Clearly bearish was last week for AUDUSD since last Thursday & Friday were really bearish and took back the profits of the first days. Weekly open was at 0.6974, during last Tuesday the price climbed up to 0.7032 and finally the weekly close was at 0.6947. Early this Monday, the Australian Services PMI was announced and even its price was above expectations, we don’t see a bullish reaction for AUDUSD. A very critical factor will be the NFPs in the end of the week as well as the Chinese Consumer Price Index. The point is that we dont have strong uptrend reverse conditions yet and maybe the best selection is to stay out this week. Instead of opening positions on AUDUSD this week, well try buy positions on AUDNZD pair because statistically the big divergence between the two currencies is very possible to close and dull.



A week of price consolidation we saw for SP500 which closed at 3,235 points, very close to its weekly open. It was a break from the sequence of bullish weeks but it has happened again in the beginning of December and it was rather a necessary stoppage for the Index in order to gather more strength. Since we don’t have enough evidence for a price correction, the buyers will insist and the bet for a new all-time high price above 3,262 points is active again. Long is our selection for one more week. We should also pay special attention to the Middle – East updates because the scenarios of war events are very strong. Also let’s keep our eyes on US NFPs on Friday.
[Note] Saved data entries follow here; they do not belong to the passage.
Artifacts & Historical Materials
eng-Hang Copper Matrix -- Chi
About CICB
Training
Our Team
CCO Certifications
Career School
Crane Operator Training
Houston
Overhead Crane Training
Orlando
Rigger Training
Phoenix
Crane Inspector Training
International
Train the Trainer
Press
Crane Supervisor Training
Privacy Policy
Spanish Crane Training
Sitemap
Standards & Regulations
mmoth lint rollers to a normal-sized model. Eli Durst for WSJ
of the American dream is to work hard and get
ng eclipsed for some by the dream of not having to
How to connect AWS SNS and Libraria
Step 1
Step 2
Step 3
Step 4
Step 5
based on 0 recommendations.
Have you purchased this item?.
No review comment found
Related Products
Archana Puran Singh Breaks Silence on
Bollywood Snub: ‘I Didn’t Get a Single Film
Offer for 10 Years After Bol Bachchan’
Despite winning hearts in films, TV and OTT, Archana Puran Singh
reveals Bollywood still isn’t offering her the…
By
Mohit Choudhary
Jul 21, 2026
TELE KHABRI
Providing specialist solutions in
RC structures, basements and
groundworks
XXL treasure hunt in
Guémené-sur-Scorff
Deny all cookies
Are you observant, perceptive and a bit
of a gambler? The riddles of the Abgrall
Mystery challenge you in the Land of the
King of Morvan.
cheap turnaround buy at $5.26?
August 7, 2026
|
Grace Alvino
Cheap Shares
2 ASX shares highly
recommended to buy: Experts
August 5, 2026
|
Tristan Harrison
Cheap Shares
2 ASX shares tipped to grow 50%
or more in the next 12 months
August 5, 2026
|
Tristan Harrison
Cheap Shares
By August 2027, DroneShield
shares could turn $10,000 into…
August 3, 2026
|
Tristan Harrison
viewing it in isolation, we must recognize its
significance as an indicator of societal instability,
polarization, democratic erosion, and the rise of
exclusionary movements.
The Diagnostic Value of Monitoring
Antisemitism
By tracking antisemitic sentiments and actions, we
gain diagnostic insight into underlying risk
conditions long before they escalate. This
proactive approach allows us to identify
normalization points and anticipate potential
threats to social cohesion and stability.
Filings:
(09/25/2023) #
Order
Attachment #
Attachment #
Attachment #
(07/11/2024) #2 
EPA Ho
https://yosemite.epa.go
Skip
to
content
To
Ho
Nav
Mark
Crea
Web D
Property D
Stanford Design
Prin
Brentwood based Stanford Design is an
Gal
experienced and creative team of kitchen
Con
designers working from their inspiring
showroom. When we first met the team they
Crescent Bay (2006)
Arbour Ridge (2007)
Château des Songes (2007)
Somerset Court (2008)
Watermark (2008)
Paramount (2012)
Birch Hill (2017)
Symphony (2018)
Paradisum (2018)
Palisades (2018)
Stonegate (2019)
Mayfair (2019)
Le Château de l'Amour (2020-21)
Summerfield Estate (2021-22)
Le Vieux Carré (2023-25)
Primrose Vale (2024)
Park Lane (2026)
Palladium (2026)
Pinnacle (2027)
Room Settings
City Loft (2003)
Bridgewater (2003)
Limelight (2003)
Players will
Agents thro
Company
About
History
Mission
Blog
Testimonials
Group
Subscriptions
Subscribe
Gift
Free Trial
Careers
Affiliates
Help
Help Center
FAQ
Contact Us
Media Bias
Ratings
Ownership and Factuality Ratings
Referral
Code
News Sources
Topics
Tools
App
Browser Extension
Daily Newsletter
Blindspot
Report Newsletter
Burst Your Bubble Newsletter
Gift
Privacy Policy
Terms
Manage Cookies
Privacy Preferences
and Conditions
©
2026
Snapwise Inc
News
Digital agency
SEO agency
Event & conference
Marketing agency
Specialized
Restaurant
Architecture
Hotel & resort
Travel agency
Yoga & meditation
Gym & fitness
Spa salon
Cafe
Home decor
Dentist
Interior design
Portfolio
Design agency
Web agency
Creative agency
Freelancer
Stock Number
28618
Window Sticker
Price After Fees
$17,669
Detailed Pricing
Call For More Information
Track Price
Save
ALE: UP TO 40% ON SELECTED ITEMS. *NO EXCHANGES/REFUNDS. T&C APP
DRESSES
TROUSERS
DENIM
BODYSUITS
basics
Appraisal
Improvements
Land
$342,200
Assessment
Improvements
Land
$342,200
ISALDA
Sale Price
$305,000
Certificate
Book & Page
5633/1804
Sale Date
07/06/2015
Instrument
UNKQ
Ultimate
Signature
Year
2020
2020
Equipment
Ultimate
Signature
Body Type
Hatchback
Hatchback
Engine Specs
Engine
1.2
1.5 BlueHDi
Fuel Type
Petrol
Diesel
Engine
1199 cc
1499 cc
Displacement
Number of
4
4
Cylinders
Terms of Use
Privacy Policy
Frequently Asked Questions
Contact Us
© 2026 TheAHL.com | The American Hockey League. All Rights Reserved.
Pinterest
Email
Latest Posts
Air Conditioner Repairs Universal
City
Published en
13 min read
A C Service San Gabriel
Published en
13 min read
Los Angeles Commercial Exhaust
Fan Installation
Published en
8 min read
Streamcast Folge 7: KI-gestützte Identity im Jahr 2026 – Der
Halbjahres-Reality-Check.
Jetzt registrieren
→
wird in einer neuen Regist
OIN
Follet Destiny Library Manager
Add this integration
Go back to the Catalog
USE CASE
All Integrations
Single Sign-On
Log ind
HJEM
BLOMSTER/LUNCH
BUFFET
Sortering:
Finally, we saw a good movement for DAX30 after the sideways trend of last weeks. This movement was bearish, the weekly open was at 13,292 points and the weekly close at 13,177 points (losses close to 0.86%). Now the next target for sellers is the price area of 13,000 points and a solid breakout of these levels may bring the Index significantly lower. We align with sellers this week by opening short positions. Also, there’s a lot of interest in a strategy of long on SP500 with a synchronously short at DAX30 andNikkei225.



The uptrend of FTSE100 stopped last week since we had a price drop from 7,627 points to 7,596 points or losses circa 0.24%. This drop would be even sharper but the bullish reaction of last Thursday provided a recovery. The Index seems to react bullishly above 7,500 points that is why we will favour long positions this week, targeting the price area of 7,630 points.



We saw a volatile price rise for gold last week which opened at $1,511.6 in the beginning of last week and closed near to $1,552 on last Friday with profits more than 2.6%. This strong uptrend carries on this week too as well and early this Monday that price is above $1,577. Now the gold prices are in levels that we have not seen since 2013 and as long as the investors trust the best safe haven asset in the world, the only stops for this uptrend would be some corrective movements and some short-term profit takings. The news from Middle East and the price of USD will be critical but it won’t stop us from opening buy positions this week.


US Oil

Oil prices had profits for the 5th week in a row. Oil price opened at $61.57 and closed at $63.90 with profits close to 3.8%. The Middle East news are rapid and heavy: Iran announced that pulls back from nuclear deal that signed in 2015 and the war scenarios now are very strong. Early this Monday, the prices are moving even higher, above $64, reaching to a multi-month high. Only a de-escalation of the crisis would stop this crazy rally but such a case is not possible under the current circumstances. On the contrary, if USD gets weaker, the oil prices uptrend will be stronger. We’ll open long positions this week and we’re looking for 1% – 2% profits. The Unemployment Rate announcement for USA on Friday will also be critical.



Even if last week was marginal bearish for Bitcoin (weekly open at $7,372 and weekly close at $7,357 – 0.2% losses), the important fact is that after last Friday’s news and Middle East crisis, we see a bullish reaction. It proves that cryptocurrencies tend to become alternative solutions for investors. The bullish reaction seems to carry on due to global concerns and uncertainty and maybe this was the trigger for Bitcoin for a strong recovery. Trusting this scenario, we’re keen to become buyers with a first target at $7,850.